While I'm retrying this - the "show processlist" is the actual thing that blocks?

Have you tried querying I_S directly?
[20 Sep 2023 17:56] Jervin Real
Hey thanks for looking. SHOW PROCESSLIST is one of the queries that blocks, but not only that - this instance is monitored by Percona Monitoring and Management so there are other PROCESSLIST queries including directly to I_S.PROCESSLIST. In some cases, I can throw in PURGE BINARY LOGS and that gets blocked too as shown in the pmps.
[20 Sep 2023 18:31] Jervin Real
This is also repeatable in 8.0.31 but not in 8.0.34.
[20 Sep 2023 19:45] MySQL Verification Team

I managed to reproduce with 5.7 and not with 8.0 nor 8.1 and only with show processlist, I did not manage to reproduce select from i_s to stall. I'm not sure it is the same issue as we did have instances of show processlist stall on "heavy loaded server" and that was declared as not-a-bug by the dev team. I'll verify this but since I cannot reproduce this on 8 not sure if the patch is small enough that it can go to 5.7
[20 Sep 2023 20:37] Jervin Real
Can you confirm if you reproduced this on 5.7.40? How about 5.7.42/43?
[20 Sep 2023 21:02] MySQL Verification Team
I reproduced on 5.7.40, I did not reproduce on any 8.x (8.1.0, 8.0.34).

I am testing it as we speak with 5.7.43, did not reproduce yet, if I do not manage to reproduce with 5.7.43 I will close the bug as solved.
[21 Sep 2023 2:31] MySQL Verification Team

I cannot reproduce on any modern version of MySQL so I'm setting this bug to can't reproduce. I believe this issue is solved in latest versions of MySQL
[11 Jun 7:34] lei yue
I followed the above method and the problem did not reoccur in 8.0.24. The execution order of the three windows is as follows:
1. sysbench run
2. mysqlslap run
3. show processlist
[11 Jun 7:57] lei yue
Sorry, closing the thread pool can reproduce

____________

### Work order 1
According to the bug thread, which MySQL version reproduced the problem even though 8.0.34 did not?
### Work order 2
Write out the bug thread from "[20 Sep 2023 19:45]" through "bug as solved.", substituting "5.7.44" for every "5.7.43".

____________

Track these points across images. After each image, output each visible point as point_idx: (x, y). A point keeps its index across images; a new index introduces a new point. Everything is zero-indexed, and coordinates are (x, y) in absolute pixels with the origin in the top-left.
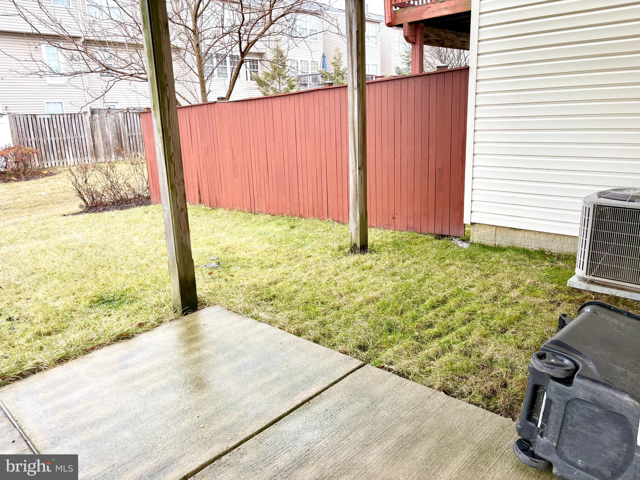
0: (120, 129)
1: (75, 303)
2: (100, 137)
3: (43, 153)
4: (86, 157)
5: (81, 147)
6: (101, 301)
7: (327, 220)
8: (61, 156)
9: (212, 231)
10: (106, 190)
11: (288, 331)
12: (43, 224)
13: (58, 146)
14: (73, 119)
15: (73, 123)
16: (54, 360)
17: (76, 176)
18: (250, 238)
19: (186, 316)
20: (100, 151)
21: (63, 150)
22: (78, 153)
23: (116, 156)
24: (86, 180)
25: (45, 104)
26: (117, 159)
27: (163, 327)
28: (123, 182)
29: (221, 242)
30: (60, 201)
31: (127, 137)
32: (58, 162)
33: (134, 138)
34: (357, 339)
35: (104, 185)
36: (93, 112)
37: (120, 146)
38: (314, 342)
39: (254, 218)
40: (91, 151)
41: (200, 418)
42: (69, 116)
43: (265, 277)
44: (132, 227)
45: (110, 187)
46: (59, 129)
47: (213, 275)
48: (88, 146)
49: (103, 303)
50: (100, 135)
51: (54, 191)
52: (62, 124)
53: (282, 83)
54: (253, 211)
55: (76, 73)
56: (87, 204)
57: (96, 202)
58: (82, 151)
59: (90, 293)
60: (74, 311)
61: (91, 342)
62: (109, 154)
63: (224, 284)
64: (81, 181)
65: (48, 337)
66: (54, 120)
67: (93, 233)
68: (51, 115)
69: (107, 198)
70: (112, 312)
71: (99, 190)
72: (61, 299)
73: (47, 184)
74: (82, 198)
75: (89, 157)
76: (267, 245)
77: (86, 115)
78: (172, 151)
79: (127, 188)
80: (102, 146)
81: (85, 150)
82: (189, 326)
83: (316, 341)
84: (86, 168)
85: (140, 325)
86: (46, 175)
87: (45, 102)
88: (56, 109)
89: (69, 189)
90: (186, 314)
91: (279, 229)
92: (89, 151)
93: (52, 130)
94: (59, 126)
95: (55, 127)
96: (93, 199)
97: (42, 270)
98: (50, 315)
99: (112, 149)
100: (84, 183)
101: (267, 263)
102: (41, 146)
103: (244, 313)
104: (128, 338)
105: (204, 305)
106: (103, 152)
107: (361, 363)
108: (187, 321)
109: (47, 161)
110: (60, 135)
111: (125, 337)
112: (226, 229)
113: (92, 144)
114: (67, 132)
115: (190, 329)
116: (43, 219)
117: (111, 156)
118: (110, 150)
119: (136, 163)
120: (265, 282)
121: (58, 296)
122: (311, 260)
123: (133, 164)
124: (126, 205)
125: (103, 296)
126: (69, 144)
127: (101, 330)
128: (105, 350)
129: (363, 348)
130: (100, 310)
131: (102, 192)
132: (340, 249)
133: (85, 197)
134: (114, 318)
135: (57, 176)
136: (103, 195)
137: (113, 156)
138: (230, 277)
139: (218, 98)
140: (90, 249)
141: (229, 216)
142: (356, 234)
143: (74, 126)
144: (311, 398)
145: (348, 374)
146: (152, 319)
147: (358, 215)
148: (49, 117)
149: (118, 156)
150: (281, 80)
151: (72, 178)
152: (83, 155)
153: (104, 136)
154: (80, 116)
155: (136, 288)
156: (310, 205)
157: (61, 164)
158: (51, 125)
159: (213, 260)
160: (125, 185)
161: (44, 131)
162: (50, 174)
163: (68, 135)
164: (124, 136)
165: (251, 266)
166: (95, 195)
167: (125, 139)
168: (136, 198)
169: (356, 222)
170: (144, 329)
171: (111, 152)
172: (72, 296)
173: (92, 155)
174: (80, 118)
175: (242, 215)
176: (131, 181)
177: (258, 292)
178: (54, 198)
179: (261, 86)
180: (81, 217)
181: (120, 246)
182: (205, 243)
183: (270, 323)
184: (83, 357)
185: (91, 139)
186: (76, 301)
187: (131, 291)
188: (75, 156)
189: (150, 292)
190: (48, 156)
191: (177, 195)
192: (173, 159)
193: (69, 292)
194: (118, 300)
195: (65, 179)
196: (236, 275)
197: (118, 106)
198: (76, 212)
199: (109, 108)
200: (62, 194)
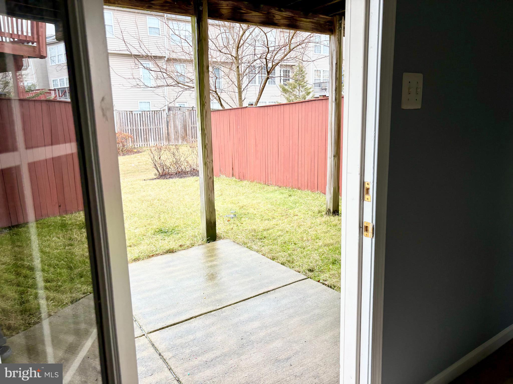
0: (186, 122)
1: (146, 232)
2: (172, 127)
3: (135, 138)
4: (162, 141)
5: (159, 134)
6: (161, 231)
7: (317, 192)
8: (146, 140)
9: (236, 195)
10: (172, 164)
11: (267, 257)
12: (131, 184)
13: (145, 132)
14: (156, 115)
15: (156, 117)
16: (132, 259)
17: (154, 154)
18: (260, 201)
19: (209, 243)
20: (171, 137)
21: (148, 135)
22: (157, 138)
23: (182, 140)
24: (160, 157)
25: (139, 103)
26: (183, 143)
27: (194, 248)
28: (184, 160)
29: (240, 202)
30: (143, 170)
31: (190, 128)
32: (144, 143)
33: (195, 128)
34: (309, 265)
35: (171, 161)
36: (169, 109)
37: (185, 134)
38: (281, 264)
39: (266, 188)
40: (166, 137)
41: (204, 294)
42: (153, 112)
43: (262, 226)
44: (186, 190)
45: (175, 163)
46: (146, 121)
47: (230, 222)
48: (164, 133)
49: (161, 233)
50: (172, 125)
51: (140, 164)
52: (149, 118)
53: (301, 91)
54: (267, 183)
55: (159, 87)
56: (159, 173)
57: (165, 172)
58: (160, 137)
59: (155, 227)
60: (145, 236)
61: (152, 252)
62: (177, 139)
63: (235, 228)
64: (156, 158)
65: (130, 248)
66: (144, 115)
67: (161, 192)
68: (142, 111)
69: (173, 170)
70: (166, 238)
71: (168, 164)
72: (138, 229)
73: (135, 159)
74: (156, 169)
75: (164, 141)
76: (270, 206)
77: (164, 112)
78: (207, 142)
79: (186, 164)
80: (173, 133)
81: (162, 136)
82: (209, 249)
83: (283, 264)
84: (160, 149)
85: (181, 246)
86: (136, 152)
87: (139, 102)
88: (145, 107)
89: (149, 163)
90: (209, 242)
91: (281, 196)
92: (164, 137)
93: (142, 122)
94: (146, 119)
95: (144, 120)
96: (164, 170)
97: (129, 212)
98: (132, 237)
99: (180, 136)
100: (158, 159)
101: (266, 217)
102: (134, 133)
103: (243, 244)
104: (173, 252)
105: (220, 238)
106: (173, 137)
107: (306, 277)
108: (208, 246)
109: (137, 143)
110: (147, 126)
111: (171, 251)
112: (245, 194)
113: (167, 131)
114: (151, 124)
115: (209, 250)
116: (131, 182)
117: (179, 140)
118: (178, 136)
119: (193, 146)
120: (261, 229)
121: (137, 227)
122: (296, 217)
123: (191, 148)
124: (184, 175)
125: (162, 228)
126: (152, 131)
127: (158, 246)
128: (159, 257)
129: (311, 271)
130: (159, 236)
131: (170, 166)
132: (319, 212)
133: (159, 168)
134: (166, 242)
135: (143, 153)
136: (170, 168)
137: (180, 141)
138: (240, 224)
139: (249, 104)
140: (158, 202)
141: (250, 186)
142: (330, 202)
143: (156, 119)
144: (269, 291)
145: (295, 282)
146: (188, 243)
147: (332, 188)
148: (141, 113)
149: (183, 141)
150: (301, 89)
151: (151, 156)
152: (160, 139)
153: (175, 126)
154: (160, 112)
155: (182, 226)
156: (306, 181)
157: (146, 145)
158: (141, 118)
159: (232, 213)
160: (185, 161)
161: (137, 122)
162: (138, 152)
163: (152, 126)
164: (189, 127)
165: (256, 219)
166: (165, 168)
167: (189, 129)
168: (192, 171)
169: (330, 193)
170: (182, 248)
171: (179, 138)
172: (144, 228)
173: (166, 140)
174: (160, 114)
175: (259, 185)
176: (189, 159)
177: (256, 234)
178: (139, 169)
179: (285, 93)
180: (155, 181)
181: (176, 200)
182: (229, 202)
183: (257, 252)
184: (147, 259)
185: (167, 129)
186: (146, 230)
187: (178, 227)
188: (155, 140)
189: (190, 229)
190: (138, 140)
191: (208, 169)
192: (207, 147)
193: (143, 225)
194: (170, 232)
195: (148, 156)
196: (244, 223)
197: (186, 105)
198: (152, 178)
199: (181, 106)
200: (144, 166)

____________

### Exercise output 1
8.0.31

### Exercise output 2
[20 Sep 2023 19:45] MySQL Verification Team

I managed to reproduce with 5.7 and not with 8.0 nor 8.1 and only with show processlist, I did not manage to reproduce select from i_s to stall. I'm not sure it is the same issue as we did have instances of show processlist stall on "heavy loaded server" and that was declared as not-a-bug by the dev team. I'll verify this but since I cannot reproduce this on 8 not sure if the patch is small enough that it can go to 5.7
[20 Sep 2023 20:37] Jervin Real
Can you confirm if you reproduced this on 5.7.40? How about 5.7.42/43?
[20 Sep 2023 21:02] MySQL Verification Team
I reproduced on 5.7.40, I did not reproduce on any 8.x (8.1.0, 8.0.34).

I am testing it as we speak with 5.7.44, did not reproduce yet, if I do not manage to reproduce with 5.7.44 I will close the bug as solved.